Когда настало время выписки Н. Ф. из больницы, а идти ему было некуда, Ваня попросил меня разрешить ему пожить у нас. Я, конечно, согласилась. Н. Ф. очень подружился с Наташей, которой было в то время восемь лет: много с ней гулял, спал с ней в одной комнате. В середине лета получил путевку и отправился на лечение в подмосковный санаторий. Туда поехала и Майя. Там же они зарегистрировали брак. Вернулись из санатория к нам на дачу в Пионерскую, а там хоть и было четыре комнаты, но три из них ― проходные. Пришлось нам с Ваней переселиться на террасу, а «молодым» уступить единственную изолированную комнату. Наташа была возмущена: «Почему дядя Коля перестал спать со мной в комнате? Пусть идет сюда». Мы объяснили: «Новая девочка боится спать одна, к дяде Коле она привыкла, а нас она еще не знает. Мы же с тобой рядом!» Вскоре Наташа подружилась и с Майей, и они, включая Володю, весело проводили время. А скоро Н. Ф. получил комнату на улице Чайковского. Затем вступил в жилкооператив Академии наук СССР, куда и переехал впоследствии ― в трехкомнатную квартиру.

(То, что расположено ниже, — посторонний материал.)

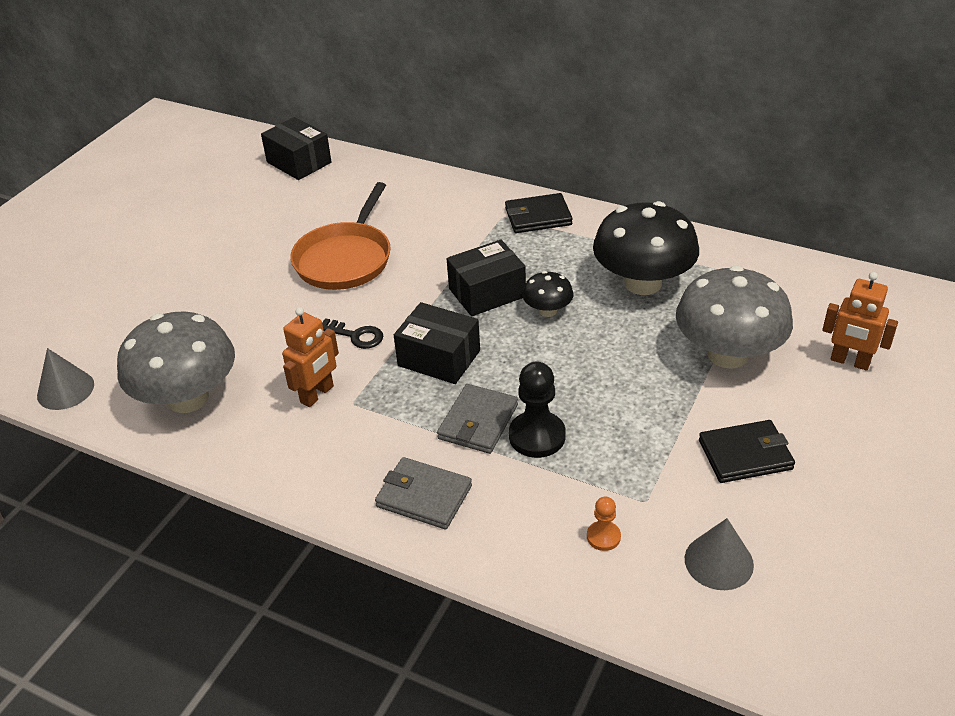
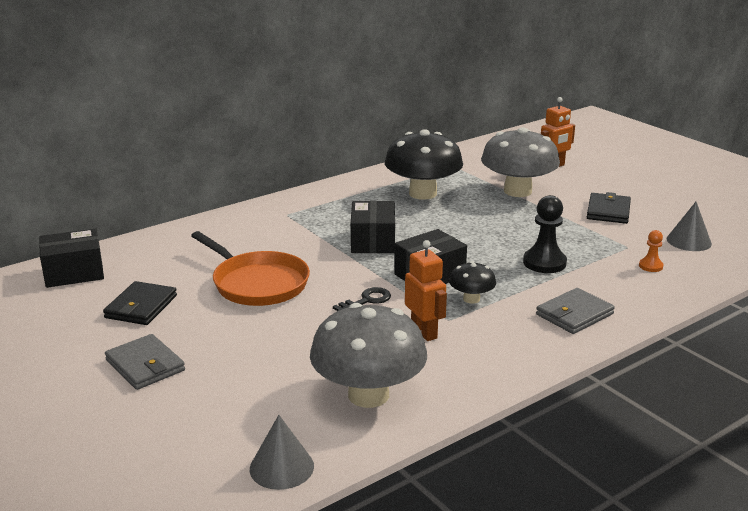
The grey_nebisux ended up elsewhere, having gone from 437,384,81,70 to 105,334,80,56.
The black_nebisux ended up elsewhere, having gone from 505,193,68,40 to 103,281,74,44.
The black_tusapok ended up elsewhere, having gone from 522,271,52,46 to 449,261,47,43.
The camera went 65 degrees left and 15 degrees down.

В 1955-1956 году защитил кандидатскую диссертацию, а затем ― докторскую, и зажили они совершенно самостоятельно. Но в 1958-1960 годах они все еще тянулись к нам. В 1958 году жили на даче вместе с нами во Внукове, и в этом же году Майя родила своего первенца. В 1959 и 1960 годах снимали дачу недалеко от нас в поселке Абабурово. Отпуска у Ивана Васильевича и Н. Ф. совпадали, поэтому он решился оставить Майю с ее матерью и поехать с нами в Прибалтику.

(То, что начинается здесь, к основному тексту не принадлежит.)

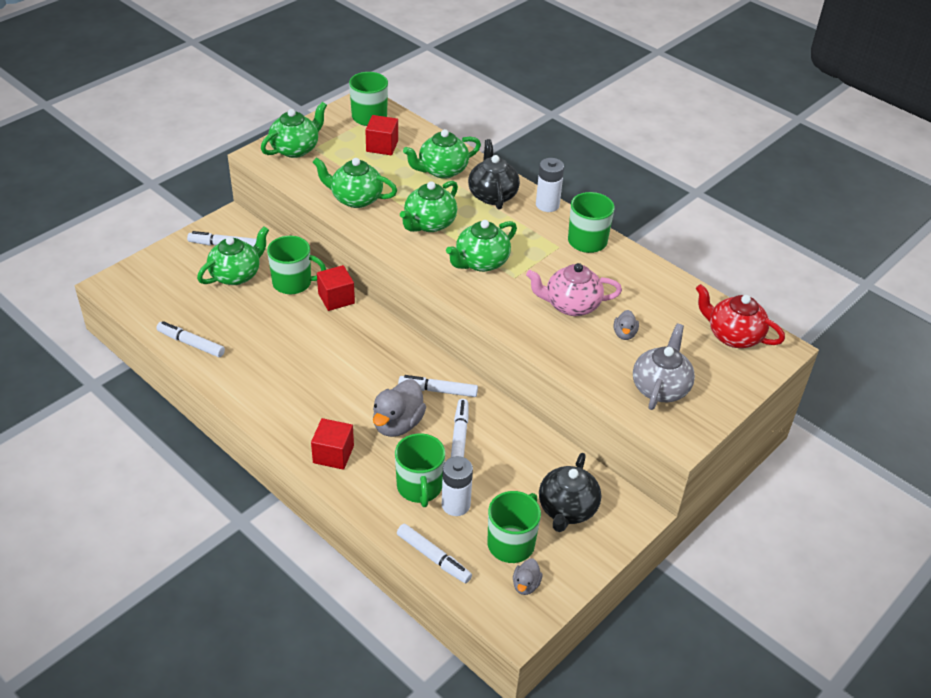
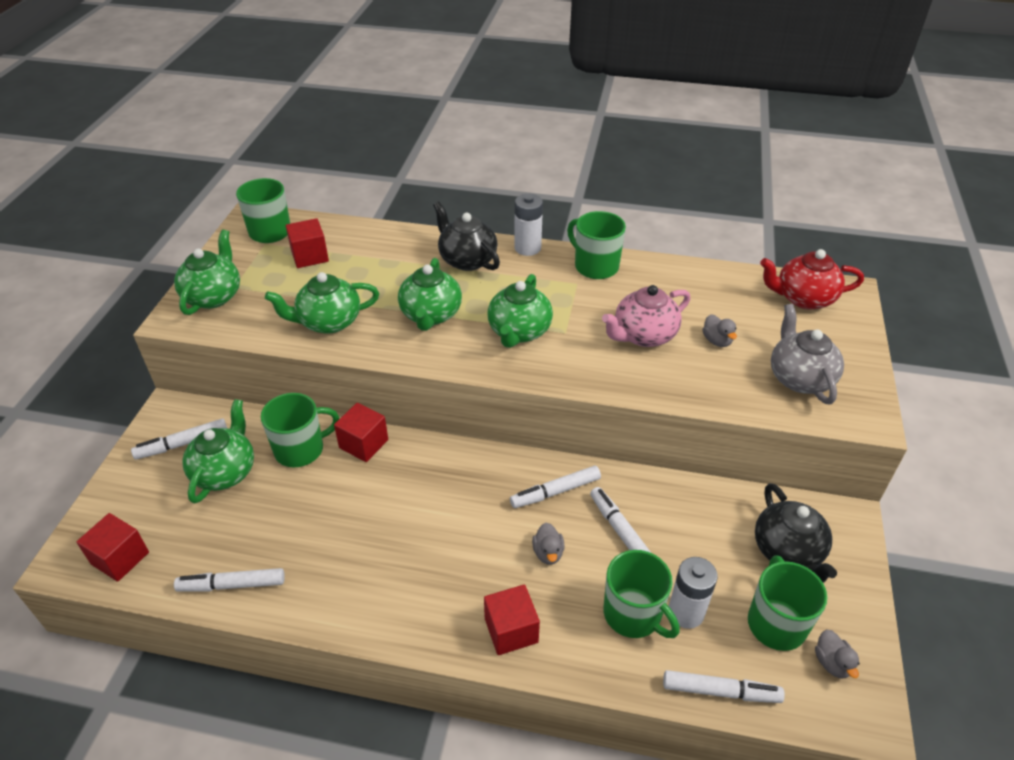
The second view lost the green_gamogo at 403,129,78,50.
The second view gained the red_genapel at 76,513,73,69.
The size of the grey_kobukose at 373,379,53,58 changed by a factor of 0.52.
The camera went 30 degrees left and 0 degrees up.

У Н. Ф. были ключи от комнаты его родственницы Леры, поэтому проблема ночевки нас не волновала. К ночи мы прибыли в Ленинград, по довольно узкой лестнице поднялись в предназначенные нам «апартаменты» и ахнули. Длинная, узкая комната была вся в паутине и утопала в пыли. Постелей не было, раскладушек тоже. Кое-как подмели и улеглись на полу спать. Рано утром ринулись на Карельский перешеек ― с целью не только познакомиться с природой, но и осмотреть Ленинские места ― Разлив, где Ленин жил в шалаше летом 1917. В музее мы встретили Лидию Парвианен, заведующую всеми филиалами музеев, посвященных Ленину. Дочь непосредственного участника тех событий, она рассказала нам о тех днях горячо и взволнованно, как будто перед ней была огромная аудитория, а не маленькая группа из пяти человек, двое из которых были детьми. Показала террасу, где Ленин работал, и сеновал, куда скрывался при появлении посторонних. Она проводила нас до озера Красивое, которое Ленин и его спутники переходили вброд и где будущий творец «новой России» чуть не утонул. К вечеру, вернувшись в Ленинград, мы заехали в Смольный, но актовый зал был закрыт. Однако обаяние Ивана Васильевича сломило даже коменданта, и он сделал для нас исключение ― открыл зал. С трепетом проходили мы коридорами Смольного и осматривали зал, где Ленин провозгласил весть о победе революции и первые декреты Советской власти. Полные впечатлений, мы все же вернулись в грязную, пыльную комнату: ночевать больше было негде. Вдруг Н. Ф. занервничал, что не успел как следует оформить отпуск и что этим воспользуются , чтобы его уволить.